Nach den Bestimmungen der Richtlinie 65/65/EWG des Rates vom 26. Januar 1965 ((ABl. 22 vom 9.2.1965. )) zur Angleichung der Rechts- und Verwaltungsvorschriften der Mitgliedstaaten über Arzneimittel darf ein in der Gemeinschaft hergestelltes oder eingeführtes Arzneimittel in einem Mitgliedstaat erst nach einem sehr strengen Zulassungsverfahren in Verkehr gebracht werden, das die Qualität, Unbedenklichkeit und Wirksamkeit des Mittels gewährleistet. Der Verkauf eines Arzneimittels auf dem Gebiet der Gemeinschaft ohne innerstaatliche oder gemeinschaftliche Zulassung würde folglich einen Verstoß gegen die Rechtsvorschriften bedeuten.

Nach den Artikeln 2 und 3 der Richtlinie 92/28/EWG des Rates vom 31. März 1992 über die Werbung für Humanarzneimittel verbieten die Mitgliedstaaten die Öffentlichkeitswerbung für Arzneimittel ((ABl. L 113 vom 30.4.1992. )), die nur auf ärztliche Verschreibung abgegeben werden dürfen oder für Arzneimittel, für die keine Zulassung gemäß dem Gemeinschaftsrecht erteilt worden ist. Da der Verkauf von Arzneimitteln über das Internet per Definition ohne Öffentlichkeitswerbung im Sinne des Artikels 1 dieser Richtlinie nicht möglich ist, stellen der Verkauf von verschreibungspflichtigen Arzneimitteln, der Verkauf von Arzneimitteln, für die keine Zulassung gemäß dem Gemeinschaftsrecht erteilt wurde oder der Verkauf von Arzneimitteln, die psychotrope Substanzen oder Suchtstoffe enthalten, über das Internet einen Verstoß gegen das Gemeinschaftsrecht dar.

Die Richtlinie 97/7/EG des Europäischen Parlaments und des Rates vom 20. Mai 1997 ((ABl.

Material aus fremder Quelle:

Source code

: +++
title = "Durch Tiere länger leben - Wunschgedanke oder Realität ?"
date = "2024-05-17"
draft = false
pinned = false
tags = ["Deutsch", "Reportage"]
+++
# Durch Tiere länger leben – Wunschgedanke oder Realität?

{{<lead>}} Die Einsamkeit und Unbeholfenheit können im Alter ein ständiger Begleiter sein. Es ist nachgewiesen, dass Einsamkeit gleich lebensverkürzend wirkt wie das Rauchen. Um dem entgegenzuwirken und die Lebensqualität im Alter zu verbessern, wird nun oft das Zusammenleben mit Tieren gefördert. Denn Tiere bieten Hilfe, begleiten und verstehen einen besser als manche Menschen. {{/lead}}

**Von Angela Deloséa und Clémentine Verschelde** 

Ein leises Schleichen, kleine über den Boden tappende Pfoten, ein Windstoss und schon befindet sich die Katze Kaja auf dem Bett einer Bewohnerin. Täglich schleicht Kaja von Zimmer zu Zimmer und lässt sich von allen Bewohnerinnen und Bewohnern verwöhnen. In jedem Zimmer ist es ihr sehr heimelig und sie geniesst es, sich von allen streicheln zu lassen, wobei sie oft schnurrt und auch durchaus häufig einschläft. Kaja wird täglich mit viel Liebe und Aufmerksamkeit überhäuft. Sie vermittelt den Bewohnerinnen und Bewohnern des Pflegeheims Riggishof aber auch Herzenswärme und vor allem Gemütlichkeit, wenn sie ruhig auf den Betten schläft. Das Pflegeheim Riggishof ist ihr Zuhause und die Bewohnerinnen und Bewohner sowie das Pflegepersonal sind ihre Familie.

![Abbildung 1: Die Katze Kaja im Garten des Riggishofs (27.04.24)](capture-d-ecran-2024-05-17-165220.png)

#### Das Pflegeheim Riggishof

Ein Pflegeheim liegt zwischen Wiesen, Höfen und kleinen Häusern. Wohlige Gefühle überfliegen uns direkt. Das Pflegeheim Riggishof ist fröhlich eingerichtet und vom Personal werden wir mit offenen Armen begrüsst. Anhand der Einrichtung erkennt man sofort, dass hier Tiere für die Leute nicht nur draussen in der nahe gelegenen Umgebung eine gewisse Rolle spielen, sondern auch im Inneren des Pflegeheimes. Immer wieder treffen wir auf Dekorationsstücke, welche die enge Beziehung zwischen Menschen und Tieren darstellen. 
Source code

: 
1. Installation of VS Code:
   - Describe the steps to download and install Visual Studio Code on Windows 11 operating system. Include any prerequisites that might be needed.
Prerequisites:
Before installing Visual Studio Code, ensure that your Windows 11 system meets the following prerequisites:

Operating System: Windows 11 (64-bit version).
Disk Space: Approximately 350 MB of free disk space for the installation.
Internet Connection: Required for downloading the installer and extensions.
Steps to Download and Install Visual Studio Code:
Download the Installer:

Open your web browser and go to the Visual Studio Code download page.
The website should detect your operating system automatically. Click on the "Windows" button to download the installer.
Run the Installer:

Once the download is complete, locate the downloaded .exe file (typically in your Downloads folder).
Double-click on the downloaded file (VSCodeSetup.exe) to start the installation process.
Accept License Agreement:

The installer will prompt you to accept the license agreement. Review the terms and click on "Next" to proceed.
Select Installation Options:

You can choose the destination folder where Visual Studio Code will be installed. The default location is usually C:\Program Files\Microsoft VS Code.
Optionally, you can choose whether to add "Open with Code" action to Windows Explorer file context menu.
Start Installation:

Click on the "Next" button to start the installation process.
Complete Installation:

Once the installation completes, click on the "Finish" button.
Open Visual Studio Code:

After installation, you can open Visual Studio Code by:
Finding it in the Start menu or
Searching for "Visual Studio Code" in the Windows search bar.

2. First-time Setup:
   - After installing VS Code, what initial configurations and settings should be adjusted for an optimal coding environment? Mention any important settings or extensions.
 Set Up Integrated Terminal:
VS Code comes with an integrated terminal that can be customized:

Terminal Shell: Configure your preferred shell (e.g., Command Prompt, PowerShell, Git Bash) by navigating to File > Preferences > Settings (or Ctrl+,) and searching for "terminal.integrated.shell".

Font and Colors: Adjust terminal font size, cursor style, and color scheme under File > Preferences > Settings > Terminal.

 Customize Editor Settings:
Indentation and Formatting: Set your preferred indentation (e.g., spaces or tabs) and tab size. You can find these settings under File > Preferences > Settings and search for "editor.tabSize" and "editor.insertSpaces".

L 144 vom 4.6.1997. )) über den Verbraucherschutz bei Vertragsabschlüssen im Fernabsatz verstärkt diese beiden Texte dadurch, daß in Artikel 14 den Mitgliedstaaten die Möglichkeit eingeräumt wird, den Vertrieb von Arzneimitteln im Fernabsatz in ihrem Hoheitsgebiet im Interesse der Allgemeinheit zu verbieten.

Ferner ist daran zu erinnern, daß das Monopol der Medikamentenabgabe, das den Apothekern in bestimmten Mitgliedstaaten gewährt wird, und das vom Gerichtshof als im Einklang mit dem Gemeinschaftsrecht beurteilt wurde ((Rechtssache C-369/88, Delattre, Urteil vom 21. 3. 1991, Sammlung 1991, S. I-1487. )), zu respektieren ist.

Daher ist es Aufgabe der Mitgliedstaaten, die den Verkauf von Arzneimitteln über das Internet in ihrem Hoheitsgebiet verbieten wollen, geeignete Maßnahmen zu treffen, um der geltenden gemeinschaftlichen Arzneimittelregelung zu entsprechen. Angesichts des weltweiten Charakters des Internets ist sich die Kommission darüber im klaren, daß dieses Problem weit über die gemeinschaftlichen Grenzen hinausgeht, und daß es nur im internationalen Rahmen wirksam geregelt werden kann. In diesem Zusammenhang hat die Kommission insbesondere an Sitzungen teilgenommen, auf denen die Mitgliedstaaten Beiträge zum Entwurf einer Entschließung erarbeitet haben, die von der 50. Vollversmmlung der Weltgesundheitsorganisation (WHO) vor kurzem angenommen wurde.